# Repton School



## Carol&Family (Jun 6, 2011)

Hello
Have been looking for a Year 1 place for my son for 2011/2012 and Repton appears to be the only school without a waiting list.
Apart from higher fees, was wondering if there was any reason why Repton has no waiting list?
There appear to be mixed reviews on Repton and have read recently that teacher's benefits have been reduced.
Our son would have to sit an entrance assessment - any idea what this involves? Cant imagine what tests they would subject a 5-year-old to!
Also, where would be the likely place to live to give short commuting distance to Repton?
Thanks in advance,
Carol.


----------



## Bigjimbo (Oct 28, 2010)

Rumours abound but I understand they are not in the greatest shape going forward.


----------



## Tropic (Mar 15, 2011)

Carol&Family said:


> Hello
> Have been looking for a Year 1 place for my son for 2011/2012 and Repton appears to be the only school without a waiting list.
> Apart from higher fees, was wondering if there was any reason why Repton has no waiting list?
> There appear to be mixed reviews on Repton and have read recently that teacher's benefits have been reduced.
> ...


Hi Carol
My child has also been offered a place in Repton starting sept 11 in yr 4. The reason i understand why there isn't a waiting list is because there have added and extra class in each year group thereby taking school to it's full capacity. And if you think about it they wouldn't be extending pupil intake if there wasn't a demand for it. 
As for the assessment, my child recently sat those in her UK school invigilated by her current school. As your child is only 5 im not sure what it will involve but ours involved numeracy papers, spellings, time tables etc. Best thing is to ask them what the assessment will involve. So far they've been very very friendly and very helpful. 
I'm not in Dubai yet but a lot of people live in or near the Arabian ranches which I understand is not that far from the school. Hope this helps


----------



## MZB (Jun 12, 2011)

Hi,

We have also applied for our 5 year old to join Repton this September, also found that they were the only school without a waiting list.

I have some friends who send there kids here and they (biased as they may be) seem to think it's one of the better ones in Dubai.
==*==
#### Stated task A:
According to the Repton School thread, where does Tropic say many people live?
The rows that come next have no connection to the Repton School thread.
==*==
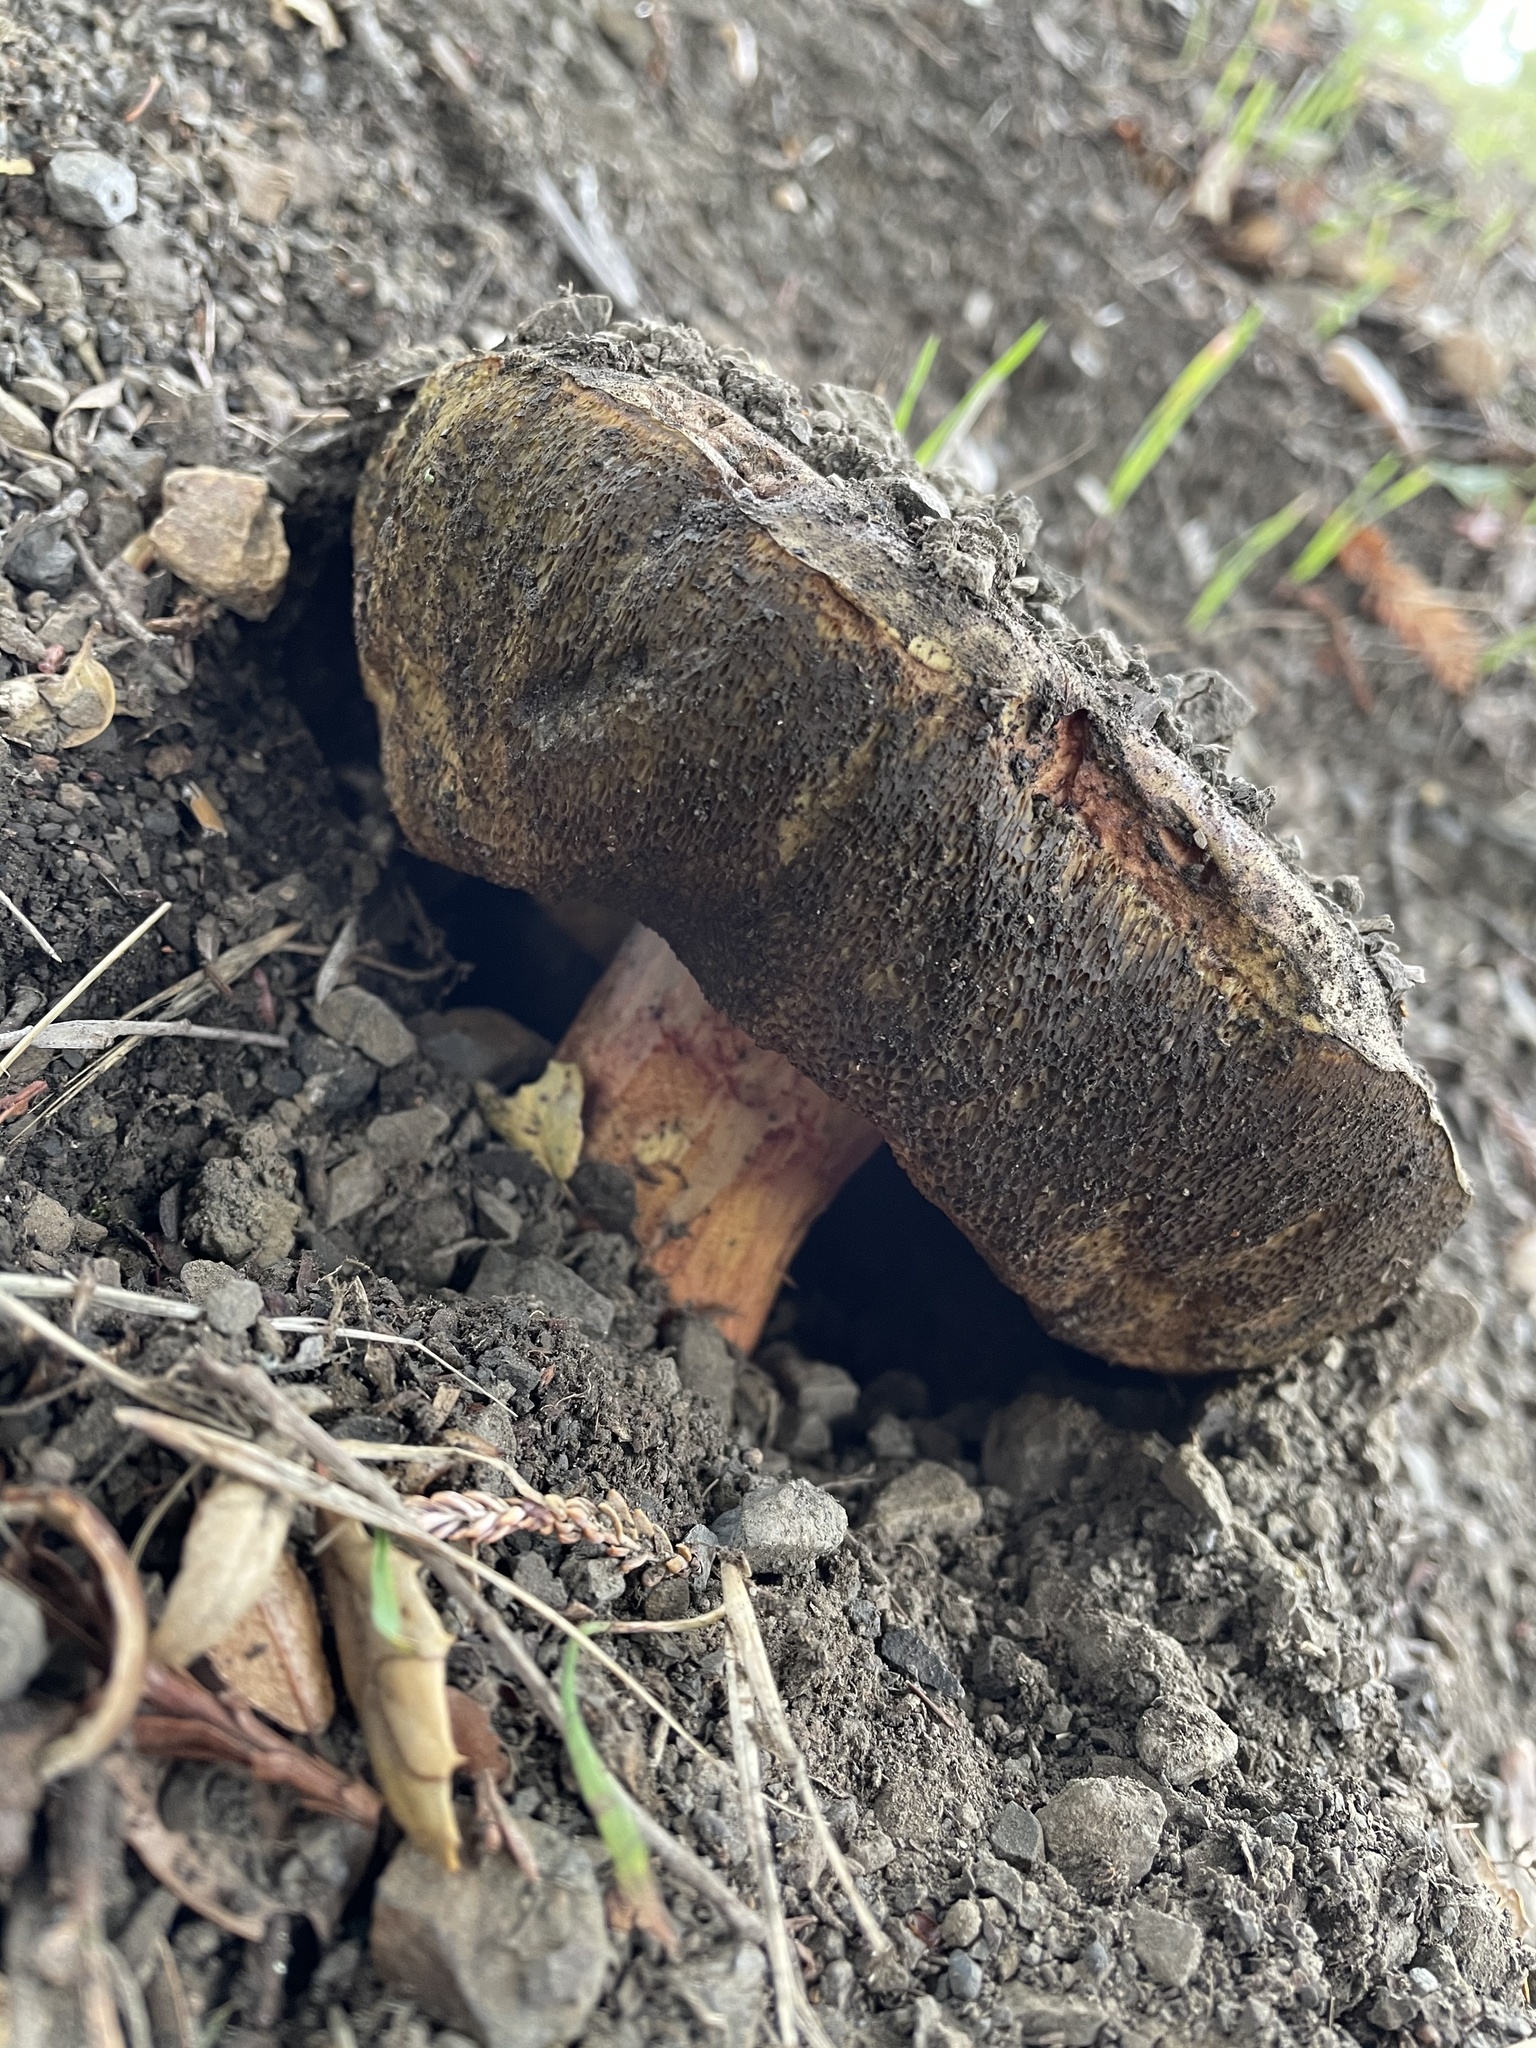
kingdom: Fungi
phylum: Basidiomycota
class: Agaricomycetes
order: Boletales
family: Boletaceae
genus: Suillellus
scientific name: Suillellus amygdalinus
==*==
#### Stated task B:
Rewrite the rows above, swapping "scientific name" for "species" and keeping everything else the same. Leave out the pictures.

#### Task response A:
In or near the Arabian Ranches.

#### Task response B:
kingdom: Fungi
phylum: Basidiomycota
class: Agaricomycetes
order: Boletales
family: Boletaceae
genus: Suillellus
species: Suillellus amygdalinus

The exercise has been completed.